Directions for this task: Please copy the text of all the records below line for line, without changing anything, and leave out the pictures.
****
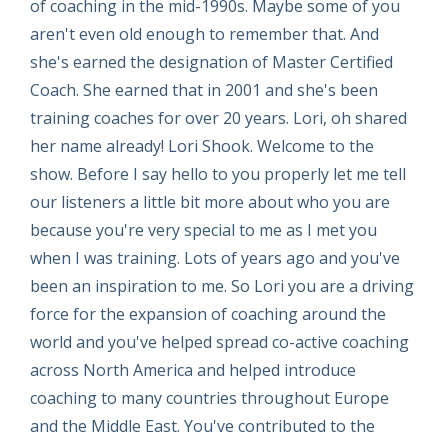
of coaching in the mid-1990s. Maybe some of you
aren't even old enough to remember that. And
she's earned the designation of Master Certified
Coach. She earned that in 2001 and she's been
training coaches for over 20 years. Lori, oh shared
her name already! Lori Shook. Welcome to the
show. Before I say hello to you properly let me tell
our listeners a little bit more about who you are
because you're very special to me as I met you
when I was training. Lots of years ago and you've
been an inspiration to me. So Lori you are a driving
force for the expansion of coaching around the
world and you've helped spread co-active coaching
across North America and helped introduce
coaching to many countries throughout Europe
and the Middle East. You've contributed to the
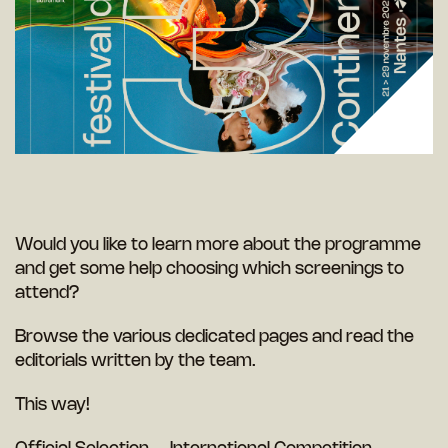
Would you like to learn more about the programme
and get some help choosing which screenings to
attend?
Browse the various dedicated pages and read the
editorials written by the team.
This way!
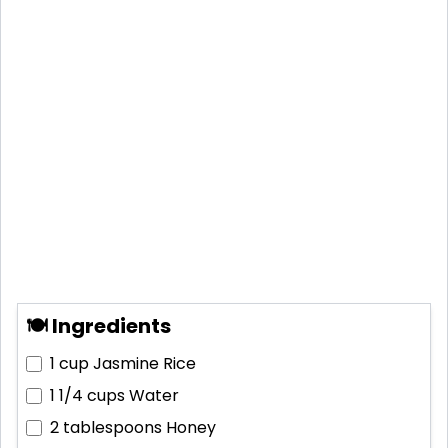
🍽 Ingredients
1 cup
Jasmine Rice
1 1/4 cups
Water
2 tablespoons
Honey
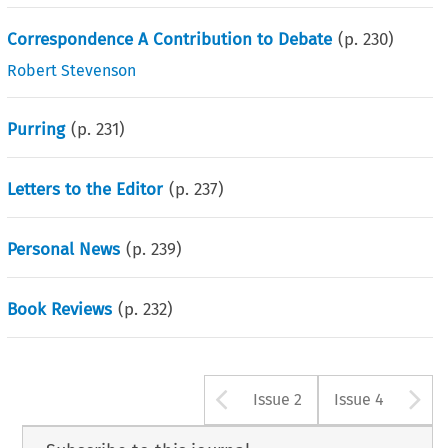
Correspondence A Contribution to Debate
(p.
230
)
Robert Stevenson
Purring
(p.
231
)
Letters to the Editor
(p.
237
)
Personal News
(p.
239
)
Book Reviews
(p.
232
)
Arrow button u
A
Issue 2
Issue 4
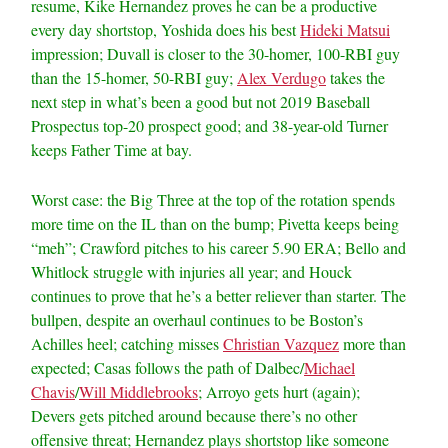
resume, Kike Hernandez proves he can be a productive
every day shortstop, Yoshida does his best
Hideki Matsui
impression; Duvall is closer to the 30-homer, 100-RBI guy
than the 15-homer, 50-RBI guy;
Alex Verdugo
takes the
next step in what’s been a good but not 2019 Baseball
Prospectus top-20 prospect good; and 38-year-old Turner
keeps Father Time at bay.
Worst case: the Big Three at the top of the rotation spends
more time on the IL than on the bump; Pivetta keeps being
“meh”; Crawford pitches to his career 5.90 ERA; Bello and
Whitlock struggle with injuries all year; and Houck
continues to prove that he’s a better reliever than starter. The
bullpen, despite an overhaul continues to be Boston’s
Achilles heel; catching misses
Christian Vazquez
more than
expected; Casas follows the path of Dalbec/
Michael
Chavis
/
Will Middlebrooks
; Arroyo gets hurt (again);
Devers gets pitched around because there’s no other
offensive threat; Hernandez plays shortstop like someone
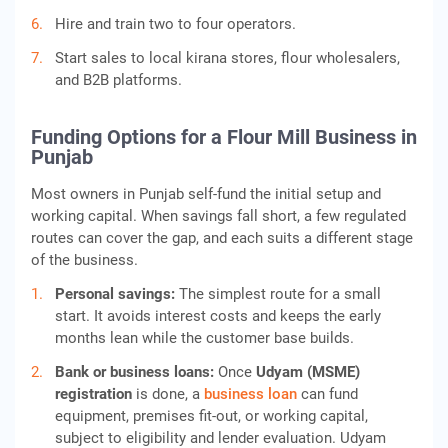
Hire and train two to four operators.
Start sales to local kirana stores, flour wholesalers,
and B2B platforms.
Funding Options for a Flour Mill Business in
Punjab
Most owners in Punjab self-fund the initial setup and
working capital. When savings fall short, a few regulated
routes can cover the gap, and each suits a different stage
of the business.
Personal savings:
The simplest route for a small
start. It avoids interest costs and keeps the early
months lean while the customer base builds.
Bank or business loans:
Once
Udyam (MSME)
registration
is done, a
business loan
can fund
equipment, premises fit-out, or working capital,
subject to eligibility and lender evaluation. Udyam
****
Task response:
of coaching in the mid-1990s. Maybe some of you
aren't even old enough to remember that. And
she's earned the designation of Master Certified
Coach. She earned that in 2001 and she's been
training coaches for over 20 years. Lori, oh shared
her name already! Lori Shook. Welcome to the
show. Before I say hello to you properly let me tell
our listeners a little bit more about who you are
because you're very special to me as I met you
when I was training. Lots of years ago and you've
been an inspiration to me. So Lori you are a driving
force for the expansion of coaching around the
world and you've helped spread co-active coaching
across North America and helped introduce
coaching to many countries throughout Europe
and the Middle East. You've contributed to the
Would you like to learn more about the programme
and get some help choosing which screenings to
attend?
Browse the various dedicated pages and read the
editorials written by the team.
This way!
🍽 Ingredients
1 cup
Jasmine Rice
1 1/4 cups
Water
2 tablespoons
Honey
Correspondence A Contribution to Debate
(p.
230
)
Robert Stevenson
Purring
(p.
231
)
Letters to the Editor
(p.
237
)
Personal News
(p.
239
)
Book Reviews
(p.
232
)
Arrow button u
A
Issue 2
Issue 4
resume, Kike Hernandez proves he can be a productive
every day shortstop, Yoshida does his best
Hideki Matsui
impression; Duvall is closer to the 30-homer, 100-RBI guy
than the 15-homer, 50-RBI guy;
Alex Verdugo
takes the
next step in what’s been a good but not 2019 Baseball
Prospectus top-20 prospect good; and 38-year-old Turner
keeps Father Time at bay.
Worst case: the Big Three at the top of the rotation spends
more time on the IL than on the bump; Pivetta keeps being
“meh”; Crawford pitches to his career 5.90 ERA; Bello and
Whitlock struggle with injuries all year; and Houck
continues to prove that he’s a better reliever than starter. The
bullpen, despite an overhaul continues to be Boston’s
Achilles heel; catching misses
Christian Vazquez
more than
expected; Casas follows the path of Dalbec/
Michael
Chavis
/
Will Middlebrooks
; Arroyo gets hurt (again);
Devers gets pitched around because there’s no other
offensive threat; Hernandez plays shortstop like someone
Hire and train two to four operators.
Start sales to local kirana stores, flour wholesalers,
and B2B platforms.
Funding Options for a Flour Mill Business in
Punjab
Most owners in Punjab self-fund the initial setup and
working capital. When savings fall short, a few regulated
routes can cover the gap, and each suits a different stage
of the business.
Personal savings:
The simplest route for a small
start. It avoids interest costs and keeps the early
months lean while the customer base builds.
Bank or business loans:
Once
Udyam (MSME)
registration
is done, a
business loan
can fund
equipment, premises fit-out, or working capital,
subject to eligibility and lender evaluation. Udyam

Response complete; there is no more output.